Lehigh 45, Colgate 31 Postgame Thoughts: Nearly 10,000 At Lehigh Win Evokes Memories Of 2004

It honestly felt like a day from another era out there on Saturday - in a good way.

In a world of bitter political debates, supposedly declining college football attendance, alleged tensions between the generations and the ongoing charges increasing collegian apathy, there it was: the official attendance total of the Colgate/Lehigh game of 9,255.

There were a multitude of reasons why people wanted to go see the game.  Perhaps it was something good to do with the family on Family Weekend.  Maybe it was a concerted effort to get students into the games, and keep them there, with new policies and new promotions.  Maybe it was a thumb-your-nose effort at the fans who come for cocktails but don't go enjoy the game.  Maybe it was individuals, all as a unit, wanting to come out and see if this high-flying, record-setting Lehigh football team is for real.

Or maybe it was all of them; I have no idea, but I know it required a whole lot of planning and a huge amount of effort from a whole lot of people, and I'm glad they did.
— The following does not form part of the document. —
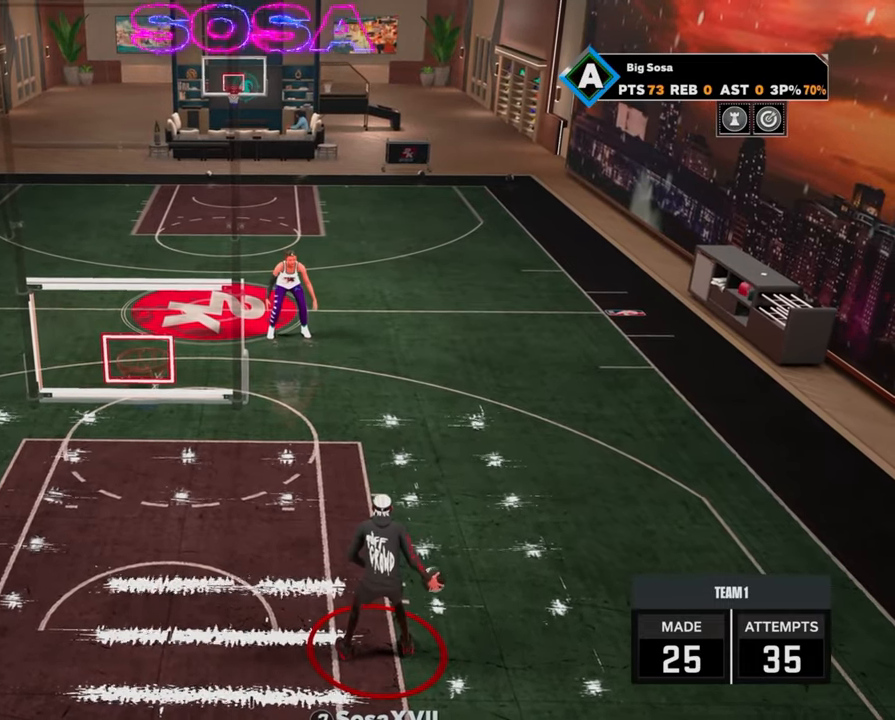
{"buttons": [], "left_stick": "center", "right_stick": "center", "events": [[33, "R2", "up"], [100, "R2", "down"], [200, "R2", "up"], [267, "R2", "down"], [400, "R2", "up"]]}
Because it felt like something special was brewing in Bethlehem - and not just from the team making everyone pay attention to them on Saturday.  It was the whole thing - the team, the fans, and the atmosphere.  On Saturday, for the first time in a long time, it felt like "it" was back.

For fun, I went back through the attendance numbers from the last few years to compare last weekend's game to others that I remembered.

(Photo Credit: Lehigh Athletics)
The last non-Rivalry game at Murray Goodman to exceed Saturday's game was the Lehigh/Fordham tilt in 2014, which featured a Ram team that was ranked No. 12 in the nation and was also Lehigh's family day opponent.  Though the attendance read 9.372 for that game, it never had a very positive feel for Lehigh - though the Mountain Hawks did get their first win of the season the prior week vs. Cornell, they weren't expected to be able to run with the Rams, who leapt out to a 35-14 win and never looked back.

"As beautiful fall days go," I wrote of that game, "it was hard to beat this Saturday's homecoming game at Murray Goodman when it came to weather, atmosphere, or color.  Unfortunately for Lehigh, it was also hard to beat the Fordham offense that showed up on homecoming in terms of physicalness, efficiency, and big play ability."

There were some thrilling games that drew very well, like Lehigh's win over New Hampshire in 2013, 34-27.  In that game, both teams were nationally-ranked, and featured a boatload of local football players whose roots were the Lehigh Valley, which contributed to a great turnout.  But it was less than last weekend's game - 8,998 was the official total - and it lacked that extra drama that only a conference game can provide.

"There was no grumbling about strategy in the stands you could hear in the open air of the press box," I wrote of that game, "angrily asking to bench anybody.  As the players believed, so did the folks in the stands.  They knew some magic was going to come from somewhere.  It was just a matter of where.

I think you have to go all the way back to 2004, twelve years ago, to find a game which had the same level of crowd level, conference stakes, and environment.

RB Marques Thompson, Lehigh vs. Colgate, 2004
I hadn't even gotten to the press box yet.  I was one of the paid 13,929 Family Day crowd who bought tickets and watched the game from the stands, taking mostly mental notes as I went.

I had an idea I wanted to pitch to a guy I knew running a national FCS football website: I would attend a game and talk about all the aspects of it from a fan's perspective, rather than the viewpoint of a professional reporter from the press box.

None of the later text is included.